§ DATA LISTING
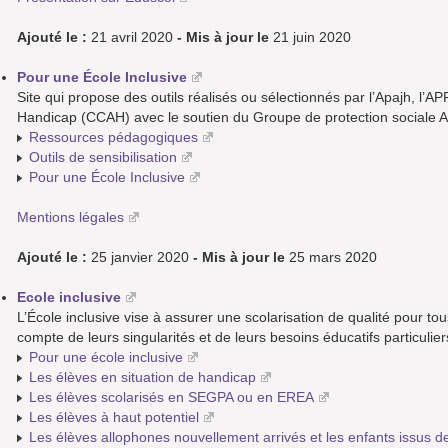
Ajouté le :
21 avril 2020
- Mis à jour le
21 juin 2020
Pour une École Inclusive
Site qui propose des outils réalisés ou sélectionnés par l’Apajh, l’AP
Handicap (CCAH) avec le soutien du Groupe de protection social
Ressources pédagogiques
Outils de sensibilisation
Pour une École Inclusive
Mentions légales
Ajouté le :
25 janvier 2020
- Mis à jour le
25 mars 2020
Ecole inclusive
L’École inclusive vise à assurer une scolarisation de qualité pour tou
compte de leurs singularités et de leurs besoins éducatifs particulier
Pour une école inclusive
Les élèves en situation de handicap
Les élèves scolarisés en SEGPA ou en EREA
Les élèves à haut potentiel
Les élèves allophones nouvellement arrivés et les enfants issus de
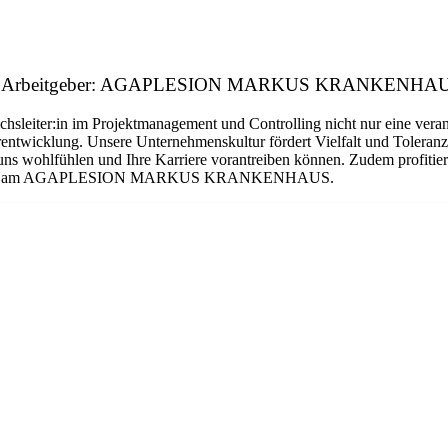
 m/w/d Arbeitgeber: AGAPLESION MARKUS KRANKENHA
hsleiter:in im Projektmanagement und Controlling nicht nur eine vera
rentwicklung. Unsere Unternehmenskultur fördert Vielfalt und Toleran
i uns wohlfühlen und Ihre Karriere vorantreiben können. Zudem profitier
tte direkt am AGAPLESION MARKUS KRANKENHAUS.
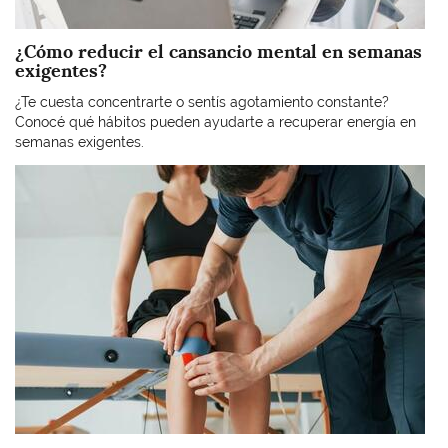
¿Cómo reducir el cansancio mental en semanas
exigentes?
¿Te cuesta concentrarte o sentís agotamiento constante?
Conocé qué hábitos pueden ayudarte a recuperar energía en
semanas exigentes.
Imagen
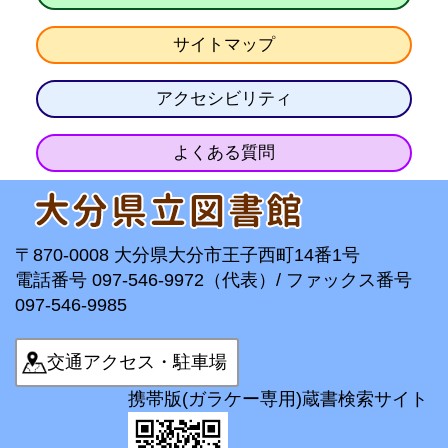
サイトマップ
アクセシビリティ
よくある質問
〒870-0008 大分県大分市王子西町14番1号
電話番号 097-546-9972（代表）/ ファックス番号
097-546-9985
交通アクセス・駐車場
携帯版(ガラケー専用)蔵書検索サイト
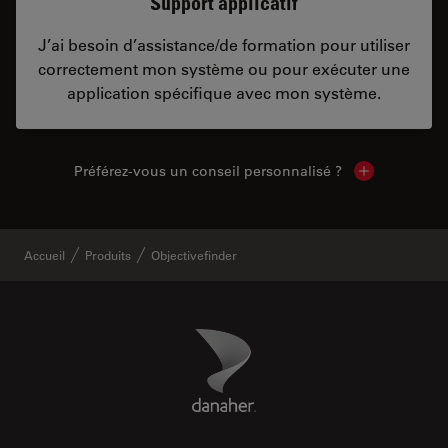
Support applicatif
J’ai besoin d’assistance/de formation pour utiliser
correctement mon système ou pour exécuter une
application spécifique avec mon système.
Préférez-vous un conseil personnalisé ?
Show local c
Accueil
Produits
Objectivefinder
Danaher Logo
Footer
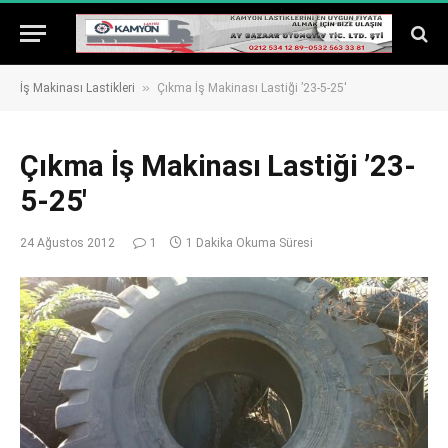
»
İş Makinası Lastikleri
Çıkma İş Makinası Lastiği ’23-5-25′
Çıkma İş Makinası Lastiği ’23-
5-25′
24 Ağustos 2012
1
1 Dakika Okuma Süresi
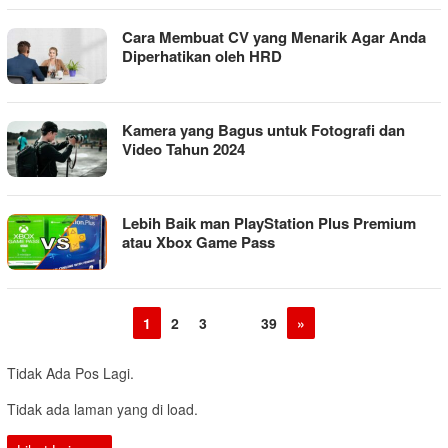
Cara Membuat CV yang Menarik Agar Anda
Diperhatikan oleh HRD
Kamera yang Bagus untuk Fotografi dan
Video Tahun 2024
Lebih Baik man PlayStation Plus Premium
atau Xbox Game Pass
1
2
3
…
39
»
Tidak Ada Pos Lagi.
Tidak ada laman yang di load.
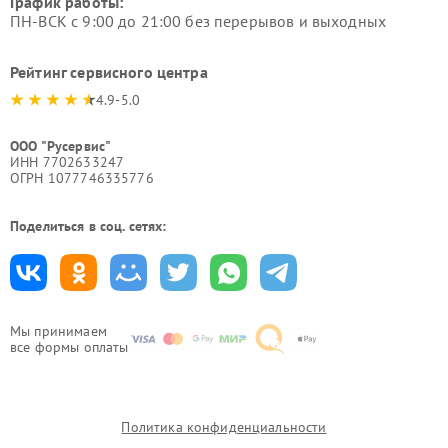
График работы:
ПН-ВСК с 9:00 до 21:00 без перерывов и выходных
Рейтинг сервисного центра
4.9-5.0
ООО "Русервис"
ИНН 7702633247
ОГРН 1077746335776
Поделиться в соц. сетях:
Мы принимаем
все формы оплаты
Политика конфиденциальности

§ WRITTEN TASK
Could you restate the entries word for word, skipping any pictures?

§ EXERCISE RESULT
Ajouté le :
21 avril 2020
- Mis à jour le
21 juin 2020
Pour une École Inclusive
Site qui propose des outils réalisés ou sélectionnés par l’Apajh, l’AP
Handicap (CCAH) avec le soutien du Groupe de protection social
Ressources pédagogiques
Outils de sensibilisation
Pour une École Inclusive
Mentions légales
Ajouté le :
25 janvier 2020
- Mis à jour le
25 mars 2020
Ecole inclusive
L’École inclusive vise à assurer une scolarisation de qualité pour tou
compte de leurs singularités et de leurs besoins éducatifs particulier
Pour une école inclusive
Les élèves en situation de handicap
Les élèves scolarisés en SEGPA ou en EREA
Les élèves à haut potentiel
Les élèves allophones nouvellement arrivés et les enfants issus de
 m/w/d Arbeitgeber: AGAPLESION MARKUS KRANKENHA
hsleiter:in im Projektmanagement und Controlling nicht nur eine vera
rentwicklung. Unsere Unternehmenskultur fördert Vielfalt und Toleran
i uns wohlfühlen und Ihre Karriere vorantreiben können. Zudem profitier
tte direkt am AGAPLESION MARKUS KRANKENHAUS.
¿Cómo reducir el cansancio mental en semanas
exigentes?
¿Te cuesta concentrarte o sentís agotamiento constante?
Conocé qué hábitos pueden ayudarte a recuperar energía en
semanas exigentes.
Imagen
サイトマップ
アクセシビリティ
よくある質問
〒870-0008 大分県大分市王子西町14番1号
電話番号 097-546-9972（代表）/ ファックス番号
097-546-9985
交通アクセス・駐車場
携帯版(ガラケー専用)蔵書検索サイト
Support applicatif
J’ai besoin d’assistance/de formation pour utiliser
correctement mon système ou pour exécuter une
application spécifique avec mon système.
Préférez-vous un conseil personnalisé ?
Show local c
Accueil
Produits
Objectivefinder
Danaher Logo
Footer
»
İş Makinası Lastikleri
Çıkma İş Makinası Lastiği ’23-5-25′
Çıkma İş Makinası Lastiği ’23-
5-25′
24 Ağustos 2012
1
1 Dakika Okuma Süresi
Cara Membuat CV yang Menarik Agar Anda
Diperhatikan oleh HRD
Kamera yang Bagus untuk Fotografi dan
Video Tahun 2024
Lebih Baik man PlayStation Plus Premium
atau Xbox Game Pass
1
2
3
…
39
»
Tidak Ada Pos Lagi.
Tidak ada laman yang di load.
График работы:
ПН-ВСК с 9:00 до 21:00 без перерывов и выходных
Рейтинг сервисного центра
4.9-5.0
ООО "Русервис"
ИНН 7702633247
ОГРН 1077746335776
Поделиться в соц. сетях:
Мы принимаем
все формы оплаты
Политика конфиденциальности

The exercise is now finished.